The UFL on the other hand chucked any illusion of competing against the NFL for a minor league brand far before their first season.  The UFL's California Redwoods drew an average of about 6500. Now certainly from a marketing perspective the UFL did almost nothing right, but the attendance is what it is. 6500 is an embarrassing number.  It is a striking difference.

The XFL drew over 22K a game to Las Vegas, the UFL's Locos drew 14,000 in their best season average.  The XFL's Orlando Rage drew over 25K a game, the UFL's Tuskers drew 11K in their best season.

The WLAF had attendance around 25K a game in their two years in existence, but their fans support was far, far stronger outside the US than inside.  And that was with the NFL brand backing them and marketing their league.

The WLAF was seen as minor league in the US and drew minor league numbers.   For this reason, the NFL pulled the plug on the WLAF after two years and then revamped the WLAF into a foreign market venture.

The Orlando Thunder was a relatively successful American WLAF football team but they only drew 16-17K a game.  The Sacramento Surge was run by an out and out great owner, but they only drew about 20K.  Really the only strongly attended WLAF team was the no-brainer --- the NY/New Jersey Knights --- who averaged over 30K a game. (Football fatigue in NFL cities? Please.)

Minor league US football will not fund the travel, stadium costs, 45+ player rosters, football coaching staffs, and all the front office personnel that is required.

The whole concept of non-competitive minor league football just sucks.

When the UFL opened I (rather impolitely) wrote at the time that if a bunch of millionaires want to light some money on fire they should just call me and I'll do it.  (I know.  That was not a very nice thing to say. I was horribly frustrated with their business plan.)

What is the point of pouring millions of dollars into starting a league no one will see?  If just doing it is the point, what is the difference between making up imaginary teams and game results and posting the results?

Minor league offerings are bush league.

It isn't just NFL cities that will balk at supporting minor league teams. Big city fans do not support bush league ball.

Think about it.  Why doesn't anyone ESPN pay big money for FCS content?  Because it is minor league college football mostly played in small rural towns.

Why don't FCS schools like Villanova (Philadelphia), Portland State, Sacramento State draw big crowds? (For that reason, why don't lower level FBS schools in big markets like SMU, UNT, Temple, Houston, and Rice?) Why don't schools like Boston U and UT  Arlington play football at all anymore? Because big cities do not support small time football at the required support levels.

That is why FCS success stories (Montana, Montana State, the Dakotas) are almost without fail located in small towns in small media markets where there is almost no other competition for fan sports dollars.

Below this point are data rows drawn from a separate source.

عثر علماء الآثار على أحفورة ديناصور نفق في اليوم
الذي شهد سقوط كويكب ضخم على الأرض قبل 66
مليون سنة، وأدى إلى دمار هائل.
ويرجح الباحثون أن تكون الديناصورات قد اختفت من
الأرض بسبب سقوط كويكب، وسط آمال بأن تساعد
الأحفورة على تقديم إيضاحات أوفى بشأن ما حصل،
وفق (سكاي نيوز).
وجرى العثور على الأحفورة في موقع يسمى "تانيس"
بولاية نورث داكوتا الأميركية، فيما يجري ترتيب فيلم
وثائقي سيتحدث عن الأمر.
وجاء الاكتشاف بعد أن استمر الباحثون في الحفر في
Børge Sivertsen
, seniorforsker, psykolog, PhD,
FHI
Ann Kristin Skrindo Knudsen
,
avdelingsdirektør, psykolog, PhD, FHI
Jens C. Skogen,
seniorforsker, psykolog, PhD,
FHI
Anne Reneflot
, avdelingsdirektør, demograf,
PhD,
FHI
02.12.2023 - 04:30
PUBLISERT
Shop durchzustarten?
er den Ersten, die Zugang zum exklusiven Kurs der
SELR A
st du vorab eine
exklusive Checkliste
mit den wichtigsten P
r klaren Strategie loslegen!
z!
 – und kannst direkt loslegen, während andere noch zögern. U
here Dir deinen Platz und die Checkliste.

Certainly the new USFL can load up on markets like the UFL's Omaha and draw 16-20K averages, but there won't be any significant TV revenue supporting the venture.

The only thing that happens by choosing smaller markets is that you get a league no one wants to watch on TV.  More than anything else, that killed the UFL.

To me, the new USFL appears to be surrendering a lot of useful TV revenue for no reason by selecting these markets.

Given that path, I am frankly still not very excited by their chances.

In my opinion, the NFL is the most vulnerable to a competing league that it has been since the days of the classic USFL. (While I don't do marketing as my source of income anymore, I do want a league to compete with the NFL long term.  If the new USFL wants to hire me as a consultant, I'll get off my ass and put all my supporting arguments for this contention into a powerpoint.)

But that is vs. a competing league.  IMO a second "real" football league would have to compete to survive.  The true football as a business model simply dictates it.  There is too much cost involved.

Guys if you don't have the money to compete at a higher level than the UFL, do yourselves a favor and start an arena football league instead.  Your attendance will be the same or maybe even better and your costs will be far, far lower.  At least there your money (and enjoyment) will last quite a bit longer.